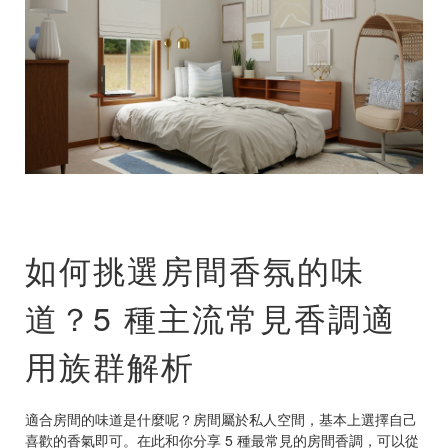
如何挑選房間香氛的味
道？5 種主流常見香調適
用族群解析
適合房間的味道是什麼呢？房間屬於私人空間，基本上選擇自己
喜歡的香氣即可。在此和你分享 5 種最常見的房間香調，可以從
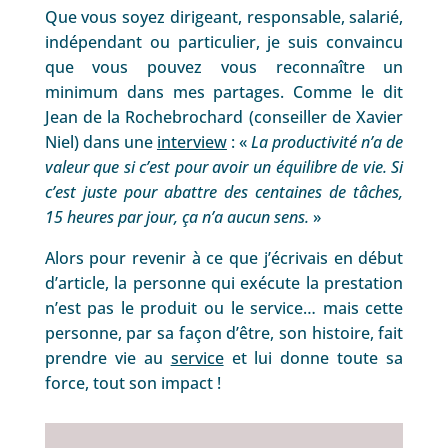
Que vous soyez dirigeant, responsable, salarié,
indépendant ou particulier, je suis convaincu
que vous pouvez vous reconnaître un
minimum dans mes partages. Comme le dit
Jean de la Rochebrochard (conseiller de Xavier
Niel) dans une
interview
: «
La productivité n’a de
valeur que si c’est pour avoir un équilibre de vie. Si
c’est juste pour abattre des centaines de tâches,
15 heures par jour, ça n’a aucun sens.
»
Alors pour revenir à ce que j’écrivais en début
d’article, la personne qui exécute la prestation
n’est pas le produit ou le service… mais cette
personne, par sa façon d’être, son histoire, fait
prendre vie au
service
et lui donne toute sa
force, tout son impact !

########################################

### To-do item
Would you copy all the material exactly, dropping the pictures?

### Answer
如何挑選房間香氛的味
道？5 種主流常見香調適
用族群解析
適合房間的味道是什麼呢？房間屬於私人空間，基本上選擇自己
喜歡的香氣即可。在此和你分享 5 種最常見的房間香調，可以從
Que vous soyez dirigeant, responsable, salarié,
indépendant ou particulier, je suis convaincu
que vous pouvez vous reconnaître un
minimum dans mes partages. Comme le dit
Jean de la Rochebrochard (conseiller de Xavier
Niel) dans une
interview
: «
La productivité n’a de
valeur que si c’est pour avoir un équilibre de vie. Si
c’est juste pour abattre des centaines de tâches,
15 heures par jour, ça n’a aucun sens.
»
Alors pour revenir à ce que j’écrivais en début
d’article, la personne qui exécute la prestation
n’est pas le produit ou le service… mais cette
personne, par sa façon d’être, son histoire, fait
prendre vie au
service
et lui donne toute sa
force, tout son impact !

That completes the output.